◆ 課題の指示 ◆
下の学習テキストのうち、「日本ケロッグはかつて、この「」から「ないか」と見る向きもあった。」までをすべて、一字も変えずに書き写せ。

「コンパクトになって内容量そのまま」
2024年秋、新宿駅構内に貼り出されたあの広告を、覚えている人はいるだろう。ポテトチップス「プリングルズ」のショート缶をX線で透かし、新旧で同じ量が入っていることを「見せて納得させる」という、なかなか凝った仕掛けだった。
日本ケロッグはかつて、この「PRINGLESCANプロジェクト」を2024年10月7日から1週間にわたって掲出し、公式SNSでも「新ショート缶の“内容量そのまま”を伝えるために、X線検証してみたよ」と発信した。
新ショート缶の高さは117ミリから102ミリへ15ミリ縮んだが、内容量は確かに据え置きで、サワークリーム&オニオンとうましおは53グラム、Hi! CHEESE!は48グラム。当時は「内容量を明示するだけまだ潔い」と受け止める声の一方で、「開き直りではないか」と見る向きもあった。
その記憶が、およそ1年半が経過してひっくり返ることになる。日本ケロッグが3月に出した公式リリースによれば、2026年3月16日出荷分から、サワークリーム&オニオンとうましおは53グラムから48グラムへ、Hi! CHEESE!とコンソメ&オニオンは48グラムから45グラムへ、いずれもショート缶の内容量が減らされた。理由は「昨今の事業環境を踏まえ」とだけ記されている。

◆ 提供データ ◆
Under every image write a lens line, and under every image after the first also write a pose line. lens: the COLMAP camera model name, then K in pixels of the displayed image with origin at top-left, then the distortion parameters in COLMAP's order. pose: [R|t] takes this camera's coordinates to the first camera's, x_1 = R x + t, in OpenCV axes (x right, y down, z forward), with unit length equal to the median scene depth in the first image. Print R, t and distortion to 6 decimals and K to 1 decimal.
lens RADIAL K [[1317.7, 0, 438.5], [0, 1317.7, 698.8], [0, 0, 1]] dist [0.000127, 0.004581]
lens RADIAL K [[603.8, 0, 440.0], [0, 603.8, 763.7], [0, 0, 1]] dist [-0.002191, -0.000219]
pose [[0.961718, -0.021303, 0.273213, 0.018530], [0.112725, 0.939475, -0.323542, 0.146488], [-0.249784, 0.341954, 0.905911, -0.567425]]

◆ この課題の解答 ◆
日本ケロッグはかつて、この「PRINGLESCANプロジェクト」を2024年10月7日から1週間にわたって掲出し、公式SNSでも「新ショート缶の“内容量そのまま”を伝えるために、X線検証してみたよ」と発信した。
新ショート缶の高さは117ミリから102ミリへ15ミリ縮んだが、内容量は確かに据え置きで、サワークリーム&オニオンとうましおは53グラム、Hi! CHEESE!は48グラム。当時は「内容量を明示するだけまだ潔い」と受け止める声の一方で、「開き直りではないか」と見る向きもあった。